■ **What you will do**: Copy the material below line for line, without changing anything.

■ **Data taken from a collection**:
====================
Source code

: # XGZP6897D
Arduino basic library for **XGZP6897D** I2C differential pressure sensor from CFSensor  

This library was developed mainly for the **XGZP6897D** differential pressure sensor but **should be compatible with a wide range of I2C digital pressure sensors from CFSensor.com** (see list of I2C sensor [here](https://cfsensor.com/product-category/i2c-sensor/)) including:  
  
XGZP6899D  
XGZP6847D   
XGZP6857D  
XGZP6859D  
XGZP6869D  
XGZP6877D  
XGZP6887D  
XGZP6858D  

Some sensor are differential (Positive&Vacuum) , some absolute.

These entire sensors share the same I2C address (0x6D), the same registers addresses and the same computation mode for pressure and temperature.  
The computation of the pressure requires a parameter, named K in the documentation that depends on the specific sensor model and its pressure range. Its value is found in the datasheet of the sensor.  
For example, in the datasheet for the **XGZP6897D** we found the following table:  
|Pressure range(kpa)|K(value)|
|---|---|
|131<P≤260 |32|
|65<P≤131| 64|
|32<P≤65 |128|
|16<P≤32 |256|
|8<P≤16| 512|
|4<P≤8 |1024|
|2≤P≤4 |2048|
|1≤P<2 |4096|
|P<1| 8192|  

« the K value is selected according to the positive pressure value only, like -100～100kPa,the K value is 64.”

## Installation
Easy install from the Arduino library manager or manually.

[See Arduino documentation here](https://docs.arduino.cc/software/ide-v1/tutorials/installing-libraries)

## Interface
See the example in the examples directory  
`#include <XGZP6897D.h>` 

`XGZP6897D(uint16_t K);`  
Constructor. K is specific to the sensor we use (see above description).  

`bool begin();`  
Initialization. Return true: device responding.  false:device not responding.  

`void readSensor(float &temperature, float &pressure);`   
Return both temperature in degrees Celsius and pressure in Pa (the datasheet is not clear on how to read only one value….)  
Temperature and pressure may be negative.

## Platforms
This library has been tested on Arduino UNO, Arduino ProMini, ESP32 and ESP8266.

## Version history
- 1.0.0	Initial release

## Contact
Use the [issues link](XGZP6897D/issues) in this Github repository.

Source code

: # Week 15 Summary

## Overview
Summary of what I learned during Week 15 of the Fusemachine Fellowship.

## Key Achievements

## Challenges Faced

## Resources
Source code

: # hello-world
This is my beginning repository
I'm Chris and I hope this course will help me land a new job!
====================
■ **Answer space**:
Source code

: # XGZP6897D
Arduino basic library for **XGZP6897D** I2C differential pressure sensor from CFSensor  

This library was developed mainly for the **XGZP6897D** differential pressure sensor but **should be compatible with a wide range of I2C digital pressure sensors from CFSensor.com** (see list of I2C sensor [here](https://cfsensor.com/product-category/i2c-sensor/)) including:  
  
XGZP6899D  
XGZP6847D   
XGZP6857D  
XGZP6859D  
XGZP6869D  
XGZP6877D  
XGZP6887D  
XGZP6858D  

Some sensor are differential (Positive&Vacuum) , some absolute.

These entire sensors share the same I2C address (0x6D), the same registers addresses and the same computation mode for pressure and temperature.  
The computation of the pressure requires a parameter, named K in the documentation that depends on the specific sensor model and its pressure range. Its value is found in the datasheet of the sensor.  
For example, in the datasheet for the **XGZP6897D** we found the following table:  
|Pressure range(kpa)|K(value)|
|---|---|
|131<P≤260 |32|
|65<P≤131| 64|
|32<P≤65 |128|
|16<P≤32 |256|
|8<P≤16| 512|
|4<P≤8 |1024|
|2≤P≤4 |2048|
|1≤P<2 |4096|
|P<1| 8192|  

« the K value is selected according to the positive pressure value only, like -100～100kPa,the K value is 64.”

## Installation
Easy install from the Arduino library manager or manually.

[See Arduino documentation here](https://docs.arduino.cc/software/ide-v1/tutorials/installing-libraries)

## Interface
See the example in the examples directory  
`#include <XGZP6897D.h>` 

`XGZP6897D(uint16_t K);`  
Constructor. K is specific to the sensor we use (see above description).  

`bool begin();`  
Initialization. Return true: device responding.  false:device not responding.  

`void readSensor(float &temperature, float &pressure);`   
Return both temperature in degrees Celsius and pressure in Pa (the datasheet is not clear on how to read only one value….)  
Temperature and pressure may be negative.

## Platforms
This library has been tested on Arduino UNO, Arduino ProMini, ESP32 and ESP8266.

## Version history
- 1.0.0	Initial release

## Contact
Use the [issues link](XGZP6897D/issues) in this Github repository.

Source code

: # Week 15 Summary

## Overview
Summary of what I learned during Week 15 of the Fusemachine Fellowship.

## Key Achievements

## Challenges Faced

## Resources
Source code

: # hello-world
This is my beginning repository
I'm Chris and I hope this course will help me land a new job!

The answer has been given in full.